Sulfation of hydroxylamines and hydroxamic acids in liver cytosol from male and female rats and purified aryl sulfotransferase IV.

Sulfation activity towards hydroxamic acids and hydroxylamines was determined in liver cytosols for juvenile and adult males and female rats, as well as in purified rat liver aryl sulfotransferase IV preparations. Sulfation activity towards the hydroxamic acids N-hydroxy-2-acetylaminofluorene, N-hydroxy-2-acetylaminophenanthrene, N-hydroxy-4-acetylaminobiphenyl, N-hydroxy-4'-fluoro-4-acetylaminobiphenyl, N-hydroxy-2-acetylamino-5-phenylpyridine, was higher in cytosols derived from adult males (two or three times) than in those from adult females and juveniles (both sexes).

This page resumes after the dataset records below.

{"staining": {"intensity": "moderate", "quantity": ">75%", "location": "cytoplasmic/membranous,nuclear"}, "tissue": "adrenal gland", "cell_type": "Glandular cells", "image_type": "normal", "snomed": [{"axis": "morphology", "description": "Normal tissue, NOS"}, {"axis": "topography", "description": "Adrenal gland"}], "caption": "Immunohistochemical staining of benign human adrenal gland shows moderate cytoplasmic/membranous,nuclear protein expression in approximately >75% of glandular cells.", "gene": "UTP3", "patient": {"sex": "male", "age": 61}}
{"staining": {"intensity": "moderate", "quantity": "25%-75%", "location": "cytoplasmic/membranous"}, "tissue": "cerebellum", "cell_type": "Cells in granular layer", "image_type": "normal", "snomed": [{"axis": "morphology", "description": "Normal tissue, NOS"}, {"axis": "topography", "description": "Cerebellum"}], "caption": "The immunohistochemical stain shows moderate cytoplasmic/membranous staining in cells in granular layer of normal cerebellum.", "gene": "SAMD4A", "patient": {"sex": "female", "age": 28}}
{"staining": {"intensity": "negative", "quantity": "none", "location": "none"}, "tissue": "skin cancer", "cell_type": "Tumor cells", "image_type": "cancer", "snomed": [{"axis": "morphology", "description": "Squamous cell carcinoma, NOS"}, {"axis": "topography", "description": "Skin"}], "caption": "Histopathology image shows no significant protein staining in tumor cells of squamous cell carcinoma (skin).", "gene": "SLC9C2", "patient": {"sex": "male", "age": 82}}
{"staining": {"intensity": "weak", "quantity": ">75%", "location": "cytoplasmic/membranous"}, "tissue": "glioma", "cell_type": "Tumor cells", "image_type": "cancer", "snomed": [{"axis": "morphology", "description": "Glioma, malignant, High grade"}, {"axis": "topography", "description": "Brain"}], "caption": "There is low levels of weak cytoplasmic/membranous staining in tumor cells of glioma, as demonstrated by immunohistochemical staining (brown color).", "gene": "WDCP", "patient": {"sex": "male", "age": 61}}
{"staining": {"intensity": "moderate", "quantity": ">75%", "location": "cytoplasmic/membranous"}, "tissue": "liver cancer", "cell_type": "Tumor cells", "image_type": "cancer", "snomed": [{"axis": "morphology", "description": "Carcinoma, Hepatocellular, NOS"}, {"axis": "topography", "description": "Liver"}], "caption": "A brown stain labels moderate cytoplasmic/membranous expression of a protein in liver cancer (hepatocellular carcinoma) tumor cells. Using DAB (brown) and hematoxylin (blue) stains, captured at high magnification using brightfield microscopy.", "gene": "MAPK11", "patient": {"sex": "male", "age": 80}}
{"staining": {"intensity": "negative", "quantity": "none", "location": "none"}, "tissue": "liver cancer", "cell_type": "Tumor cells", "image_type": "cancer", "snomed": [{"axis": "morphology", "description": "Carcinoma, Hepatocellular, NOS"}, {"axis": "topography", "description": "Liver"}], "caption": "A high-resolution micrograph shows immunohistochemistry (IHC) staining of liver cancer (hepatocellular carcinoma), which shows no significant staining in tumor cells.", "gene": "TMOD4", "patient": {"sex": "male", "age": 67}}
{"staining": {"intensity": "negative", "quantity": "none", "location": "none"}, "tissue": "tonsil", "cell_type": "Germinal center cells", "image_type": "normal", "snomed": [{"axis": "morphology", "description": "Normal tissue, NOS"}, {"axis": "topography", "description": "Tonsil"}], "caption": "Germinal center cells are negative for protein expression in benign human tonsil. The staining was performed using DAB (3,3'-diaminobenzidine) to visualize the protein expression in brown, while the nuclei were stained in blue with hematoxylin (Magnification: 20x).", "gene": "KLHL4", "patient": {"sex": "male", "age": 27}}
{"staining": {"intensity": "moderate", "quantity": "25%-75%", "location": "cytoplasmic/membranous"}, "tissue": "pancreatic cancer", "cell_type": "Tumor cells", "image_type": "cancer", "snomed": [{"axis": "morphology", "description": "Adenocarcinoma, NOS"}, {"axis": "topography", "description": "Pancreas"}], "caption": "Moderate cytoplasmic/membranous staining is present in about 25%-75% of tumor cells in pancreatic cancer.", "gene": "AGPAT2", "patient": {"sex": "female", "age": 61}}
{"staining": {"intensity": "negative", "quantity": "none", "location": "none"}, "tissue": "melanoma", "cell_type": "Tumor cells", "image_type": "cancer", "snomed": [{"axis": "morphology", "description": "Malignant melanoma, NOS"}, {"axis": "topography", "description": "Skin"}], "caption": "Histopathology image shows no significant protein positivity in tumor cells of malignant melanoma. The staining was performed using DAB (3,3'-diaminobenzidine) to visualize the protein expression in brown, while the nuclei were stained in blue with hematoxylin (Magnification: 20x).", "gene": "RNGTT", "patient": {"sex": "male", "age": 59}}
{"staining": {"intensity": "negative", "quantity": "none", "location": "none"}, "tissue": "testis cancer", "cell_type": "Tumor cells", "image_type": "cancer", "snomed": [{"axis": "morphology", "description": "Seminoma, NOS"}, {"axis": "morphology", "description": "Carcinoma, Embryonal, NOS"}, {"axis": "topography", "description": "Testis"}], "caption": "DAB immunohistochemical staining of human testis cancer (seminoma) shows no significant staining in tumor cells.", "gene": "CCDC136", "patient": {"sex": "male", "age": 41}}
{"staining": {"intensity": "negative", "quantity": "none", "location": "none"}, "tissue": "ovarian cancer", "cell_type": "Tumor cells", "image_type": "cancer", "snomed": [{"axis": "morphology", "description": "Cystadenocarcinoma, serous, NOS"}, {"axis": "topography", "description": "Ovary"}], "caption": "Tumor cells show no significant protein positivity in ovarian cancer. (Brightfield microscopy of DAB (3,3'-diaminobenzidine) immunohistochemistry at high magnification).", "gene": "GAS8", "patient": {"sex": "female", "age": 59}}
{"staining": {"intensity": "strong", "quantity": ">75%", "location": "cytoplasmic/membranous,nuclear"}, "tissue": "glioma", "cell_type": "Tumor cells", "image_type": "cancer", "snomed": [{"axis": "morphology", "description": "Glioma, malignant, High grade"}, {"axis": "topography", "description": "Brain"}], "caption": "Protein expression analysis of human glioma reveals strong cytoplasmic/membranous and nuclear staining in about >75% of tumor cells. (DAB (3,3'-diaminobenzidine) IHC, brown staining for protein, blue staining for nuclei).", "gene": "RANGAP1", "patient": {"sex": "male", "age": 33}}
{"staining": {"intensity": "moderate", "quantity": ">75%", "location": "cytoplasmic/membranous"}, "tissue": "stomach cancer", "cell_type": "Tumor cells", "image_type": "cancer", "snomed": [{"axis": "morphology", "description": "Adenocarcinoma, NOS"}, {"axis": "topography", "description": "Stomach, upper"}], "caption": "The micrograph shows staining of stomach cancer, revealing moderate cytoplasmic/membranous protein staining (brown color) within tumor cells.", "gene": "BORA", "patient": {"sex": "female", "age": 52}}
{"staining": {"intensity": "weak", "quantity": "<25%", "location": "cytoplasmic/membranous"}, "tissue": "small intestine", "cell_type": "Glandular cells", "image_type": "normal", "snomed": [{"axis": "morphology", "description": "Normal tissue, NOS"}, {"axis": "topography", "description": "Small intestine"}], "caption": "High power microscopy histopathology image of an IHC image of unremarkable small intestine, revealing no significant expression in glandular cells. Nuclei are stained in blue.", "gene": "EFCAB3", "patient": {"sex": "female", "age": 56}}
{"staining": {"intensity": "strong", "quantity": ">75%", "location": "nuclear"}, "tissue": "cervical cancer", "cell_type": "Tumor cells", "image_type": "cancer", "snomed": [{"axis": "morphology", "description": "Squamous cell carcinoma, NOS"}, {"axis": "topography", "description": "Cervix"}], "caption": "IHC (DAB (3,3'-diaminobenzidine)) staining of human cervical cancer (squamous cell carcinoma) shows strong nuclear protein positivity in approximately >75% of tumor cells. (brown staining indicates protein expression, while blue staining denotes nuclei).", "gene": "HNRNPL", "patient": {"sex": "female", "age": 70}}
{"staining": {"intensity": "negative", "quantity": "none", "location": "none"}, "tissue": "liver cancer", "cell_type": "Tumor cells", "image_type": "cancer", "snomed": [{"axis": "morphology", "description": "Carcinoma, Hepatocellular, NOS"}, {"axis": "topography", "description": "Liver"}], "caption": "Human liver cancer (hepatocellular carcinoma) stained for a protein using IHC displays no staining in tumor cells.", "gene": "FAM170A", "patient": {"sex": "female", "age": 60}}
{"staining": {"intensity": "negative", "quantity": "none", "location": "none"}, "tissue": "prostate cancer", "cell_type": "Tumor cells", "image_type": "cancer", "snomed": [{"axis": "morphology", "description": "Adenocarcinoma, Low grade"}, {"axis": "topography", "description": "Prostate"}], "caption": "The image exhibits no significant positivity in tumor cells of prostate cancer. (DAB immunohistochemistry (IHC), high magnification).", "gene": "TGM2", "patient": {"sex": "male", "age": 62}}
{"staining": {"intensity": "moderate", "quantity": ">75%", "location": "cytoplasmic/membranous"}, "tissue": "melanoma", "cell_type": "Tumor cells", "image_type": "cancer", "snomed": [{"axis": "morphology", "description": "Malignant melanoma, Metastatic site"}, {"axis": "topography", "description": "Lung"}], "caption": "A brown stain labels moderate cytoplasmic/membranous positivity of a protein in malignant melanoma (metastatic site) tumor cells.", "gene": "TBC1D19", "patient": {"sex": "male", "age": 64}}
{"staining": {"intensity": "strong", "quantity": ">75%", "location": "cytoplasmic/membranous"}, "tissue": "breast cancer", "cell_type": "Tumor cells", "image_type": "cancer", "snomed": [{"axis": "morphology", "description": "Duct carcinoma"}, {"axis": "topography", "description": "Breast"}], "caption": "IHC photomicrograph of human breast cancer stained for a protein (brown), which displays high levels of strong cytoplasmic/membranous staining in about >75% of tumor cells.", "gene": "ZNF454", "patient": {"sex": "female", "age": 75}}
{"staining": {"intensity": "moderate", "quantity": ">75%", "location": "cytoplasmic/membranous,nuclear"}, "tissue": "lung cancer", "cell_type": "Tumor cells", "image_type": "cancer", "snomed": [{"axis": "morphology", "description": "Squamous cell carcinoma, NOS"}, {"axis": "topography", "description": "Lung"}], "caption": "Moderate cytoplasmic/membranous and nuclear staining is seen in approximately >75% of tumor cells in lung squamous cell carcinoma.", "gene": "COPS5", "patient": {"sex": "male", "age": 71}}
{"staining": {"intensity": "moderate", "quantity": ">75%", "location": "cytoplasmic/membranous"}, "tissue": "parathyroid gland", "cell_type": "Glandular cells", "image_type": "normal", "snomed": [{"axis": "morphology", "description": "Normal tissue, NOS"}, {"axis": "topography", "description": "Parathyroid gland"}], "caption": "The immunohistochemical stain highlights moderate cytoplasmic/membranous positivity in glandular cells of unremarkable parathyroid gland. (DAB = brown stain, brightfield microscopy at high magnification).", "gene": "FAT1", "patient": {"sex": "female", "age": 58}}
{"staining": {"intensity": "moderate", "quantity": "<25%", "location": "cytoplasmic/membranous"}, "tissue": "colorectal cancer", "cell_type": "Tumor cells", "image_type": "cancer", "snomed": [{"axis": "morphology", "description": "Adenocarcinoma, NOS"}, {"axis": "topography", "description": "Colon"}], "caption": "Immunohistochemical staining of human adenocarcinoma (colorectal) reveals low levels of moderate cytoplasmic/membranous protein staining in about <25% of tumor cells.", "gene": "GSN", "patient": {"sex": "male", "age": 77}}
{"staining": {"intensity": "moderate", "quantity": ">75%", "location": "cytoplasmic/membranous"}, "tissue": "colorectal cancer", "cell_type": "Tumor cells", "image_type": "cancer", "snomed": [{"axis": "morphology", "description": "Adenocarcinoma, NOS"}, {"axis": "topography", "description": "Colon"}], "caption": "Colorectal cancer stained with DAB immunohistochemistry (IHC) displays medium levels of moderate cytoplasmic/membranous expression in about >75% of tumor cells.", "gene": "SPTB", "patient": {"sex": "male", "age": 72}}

N-Hydroxy-2-acetylamino-3-methyl-5-phenylpyridine (N-OH-2AAMPP), however, was poorly sulfated by any of the cytosols. Sulfation activity towards the hydroxylamines N-hydroxy-2-aminofluorene, N-hydroxy-2-aminophenanthrene, N-hydroxy-4-aminobiphenyl, N-hydroxy-4'-fluoro-4-aminobiphenyl was much lower. N-Hydroxy-2-amino-5-phenylpyridine (N-OH-2APP), however, was sulfated much better than the other hydroxylamines. No higher sulfation activity in adult male cytosols for hydroxylamines was found, except for N-OH-2APP and N-hydroxy-2-amino-3-methyl-5-phenylpyridine (N-OH-2AMPP). Purified aryl sulfotransferase IV (AST IV) converted all hydroxamic acids; N-OH-2AAMPP was a poor substrate. Of the hydroxylamines only N-OH-2APP and N-OH-2AMPP were conjugated. These results suggest that hydroxylamines and hydroxamic acids are converted by different sulfotransferases in the rat in vivo. They also indicate that AST IV may be the major enzyme responsible for sulfation of a variety of aromatic hydroxamic acids in the male rat liver. The results presented here are discussed in relation to the carcinogenic effects of some of these compounds.